Outside of her home though, Jemison often found herself being discouraged to pursue science because of her gender, her race, or both.
At the age of sixteen she went to Stanford University to study biochemical engineering. In an interview with The New York Times Magazine, Jemison said she was routinely ignored and made to feel ignorant by professors. “Some professors would just pretend I wasn’t there. I would ask a question and a professor would act as if it was just so dumb, the dumbest question he had ever heard. Then, when a white guy would ask the same question, the professor would say, ‘That’s a very astute observation.’”
Jemison claims her youthful ignorance and desire to succeed pushed her to achieve where age and years might not otherwise be helpful. In addition to her degree in biochemical engineering, she obtained a B.A. in African and Afro-American studies. She then went on to complete a medical degree at Cornell Medical University and practiced in a Los Angeles hospital. As if this wasn’t enough, Jemison was also an accomplished dancer, and even gave up her aspirations to dance on Broadway for science.
Jemison left NASA in 1993 to found her own company, revealing that she was “very interested in how social sciences interact with technologies. People always think of technology as something having silicon in it. But a pencil is technology. Any language is technology. Technology is a tool we use to accomplish a particular task and when one talks about appropriate technology in developing countries, appropriate may mean anything from fire to solar electricity.”

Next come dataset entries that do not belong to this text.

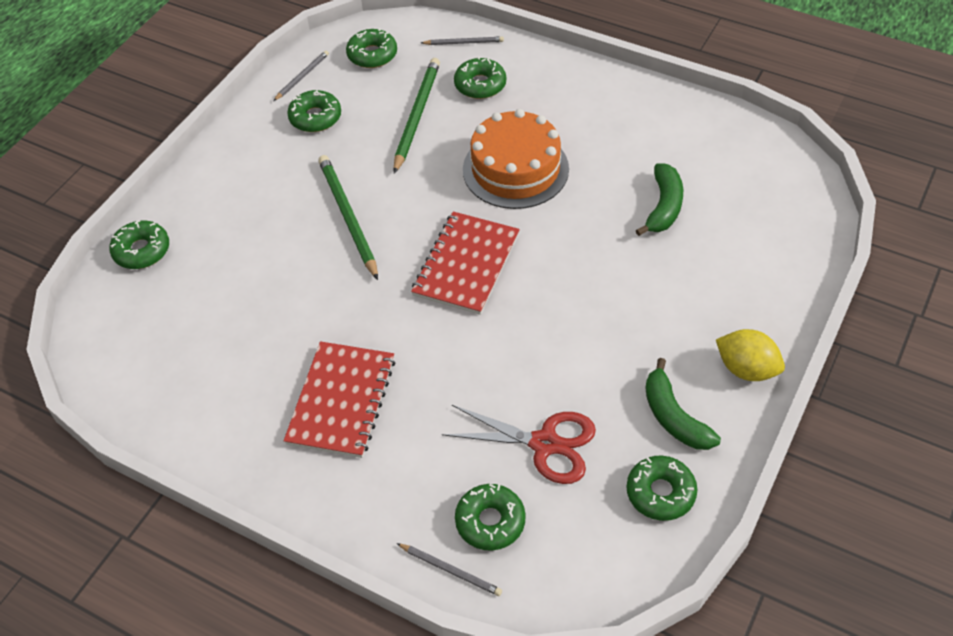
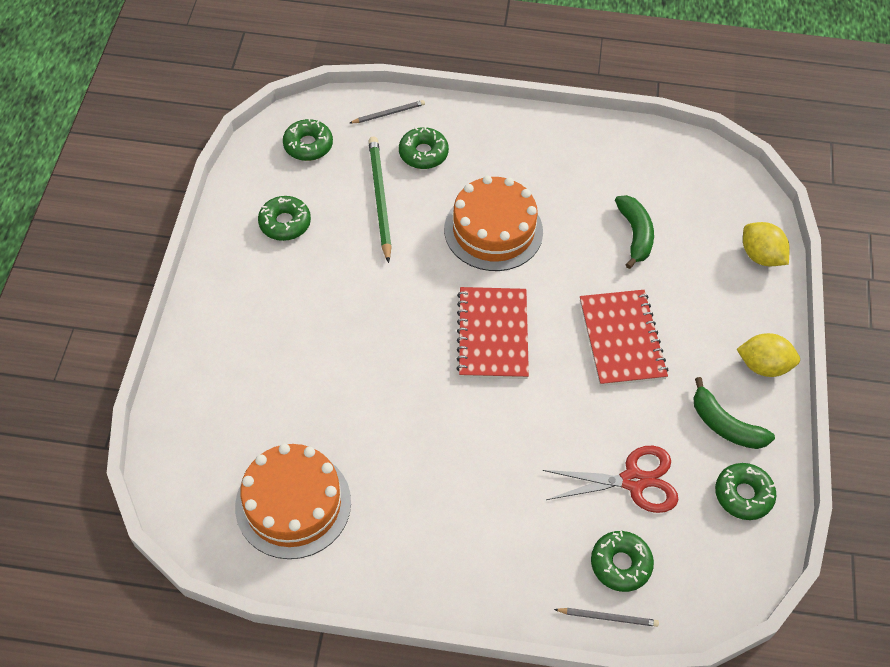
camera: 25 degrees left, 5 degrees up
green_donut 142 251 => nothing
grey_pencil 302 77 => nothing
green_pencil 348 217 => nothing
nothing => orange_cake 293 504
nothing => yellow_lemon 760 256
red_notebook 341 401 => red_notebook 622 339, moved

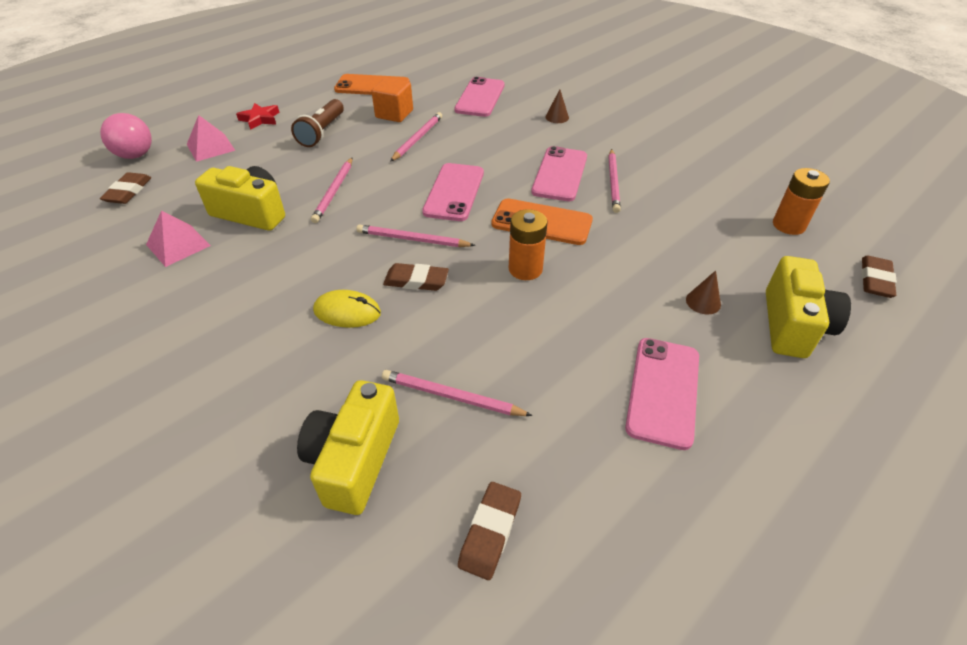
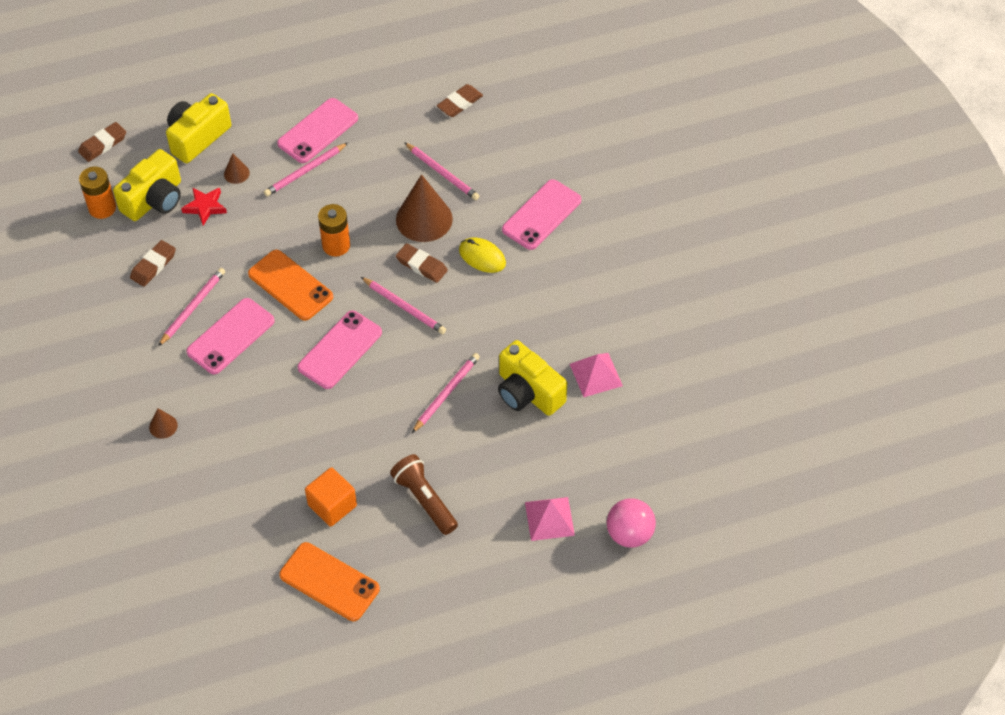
camera: 155 degrees left, 10 degrees up
nothing => brown_cone 424 219
brown_eraser 128 191 => brown_eraser 153 265, moved
red_star 260 119 => red_star 205 207, moved
yellow_camera 354 460 => yellow_camera 154 199, moved
pink_pencil 417 138 => pink_pencil 305 171, moved
pink_phone 480 97 => pink_phone 541 215, moved
brown_flashlight 322 132 => brown_flashlight 425 500, 75 degrees counterclockwise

Now Jemison wants to make sure other young people of color don’t have to face those circumstances she faced within the education system. However, she is in an uphill battle in doing so. Despite many programs focused on increasing minority participation in STEM, over 84% of positions in math and science are currently held by men of white or Asian backgrounds. Even more alarming, recent data reveals that over 40% of minorities are discouraged in university from pursuing a degree in STEM by a college professor.
Jemison believes much of this is due to subtle microaggressions that take place in the educational or workplace environments, “[Its] couched in things like, we want them to act and behave like we do. Or there are people who get degrees and then they are not included.”
Despite all this, Jemison believes we can propel students to succeed in science and in their careers through the three E’s – exposure, experience and expectation.
Exposure includes introducing children to diverse job roles they might not otherwise know of, like engineers, bio techs, etc. As Jemison says, “it helps to know what those things are so you’re not afraid of it.”
She claims that through exposure, we dissipate feelings of being an outsider to the field by increasing awareness and familiarity.
Experience helps students gain interactive learning as to how STEM fields work – hands on science in particular is a powerful way to physically connect with science, like learning about electricity when wiring a flashlight.
Lastly, expectation is of extreme importance. Jemison claims that, “we should expect our kids to succeed and to achieve. Children live up or down to our expectation.”
Currently, Dr. Jemison is traveling to various universities to give lectures on the power of technology and the human mind, including at Northwestern, Michigan State University, and Southern Illinois University Edwardsville.